On Thu, Jul 26, 2012 at 2:26 PM, Jeff Davis <pg...@j-davis.com> wrote:
>> I was originally thinking that we would require users to run pg_upgrade
>> on the standby, where you need to first switch into master mode.
>
> That sounds a little strange to me. If the original master has generated
> WAL that the original standby hasn't seen yet, then this doesn't help
> because the two systems would be diverged, and you'd need a new base
> backup anyway. And if they have played exactly the same WAL, what does
> this accomplish?

This whole approach of coordinating precise content of a standby
cluster to run pg_upgrade and then resynchronizing with a
also-pg-upgraded primary at a precise WAL position that does not
increment to complete the upgrade does not excite me in the slightest:
I feel like it is really asking for problems.  I think the WAL
position should advance and/or have a timeline change when undergoing
upgrade so that the system can more reliably report bookkeeping error,
and it'd be ideal if WAL was generated that applied those changes.
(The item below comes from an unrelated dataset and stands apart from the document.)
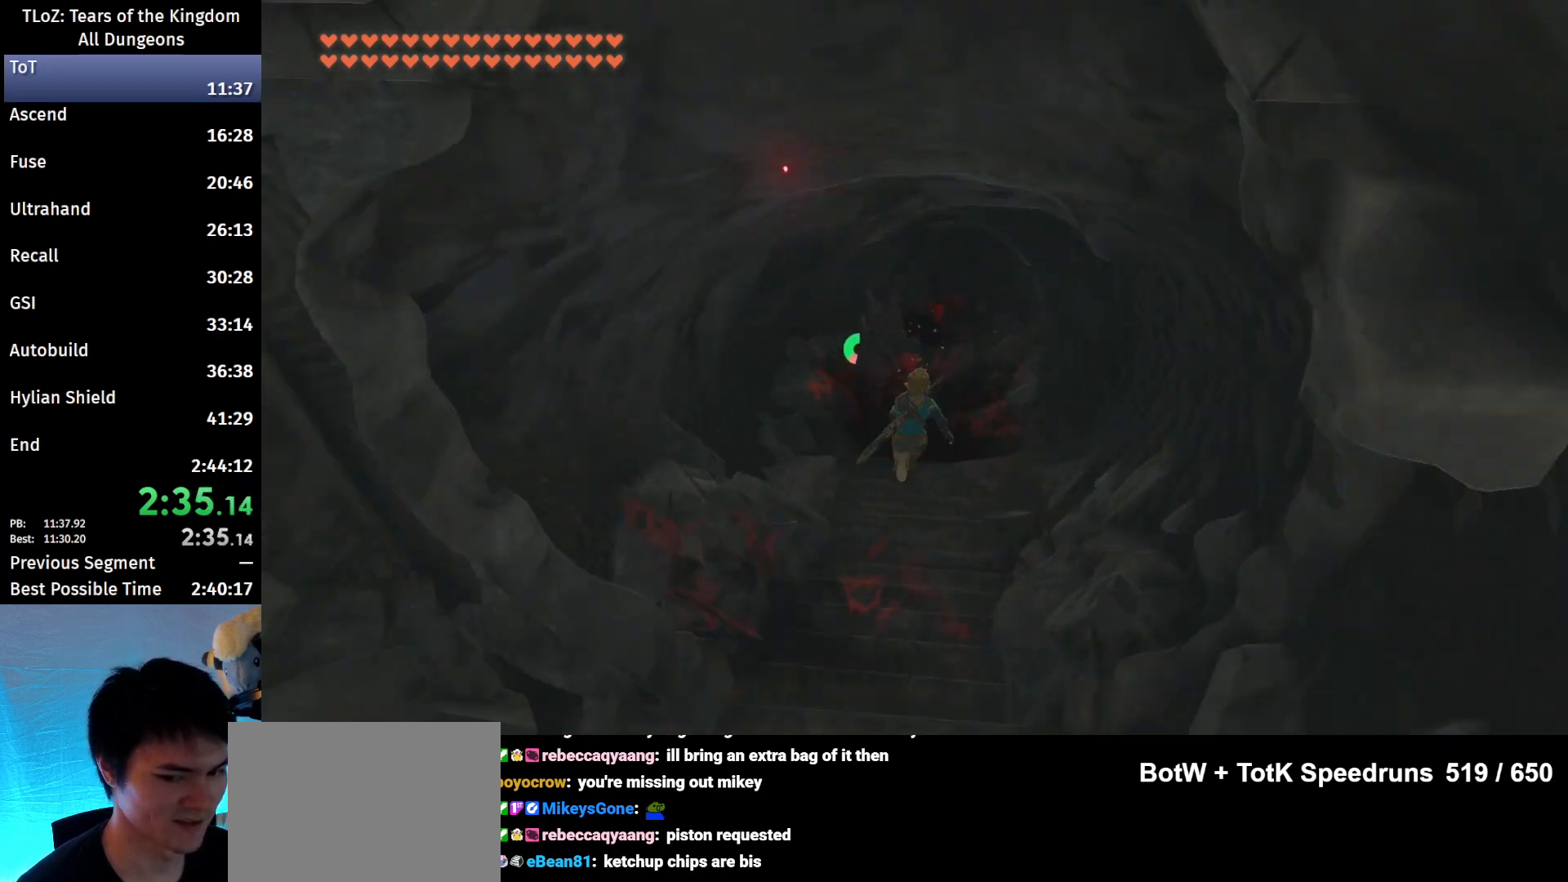
{"buttons": ["B"], "left_stick": "up", "right_stick": "center", "events": []}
For example: suppose pg_upgrade emitted full-page-write records in the
format of the new postgres version on an unoccupied timeline.  One can
use PG.next tools to report on the first txid in the pg_upgrade
generated WAL and then use standard point in time recovery features to
halt replay on a PG.previous version, swap to the new timeline, and
then start up PG.next on the new timeline, applying the full page
writes to its catalogs before becoming consistent.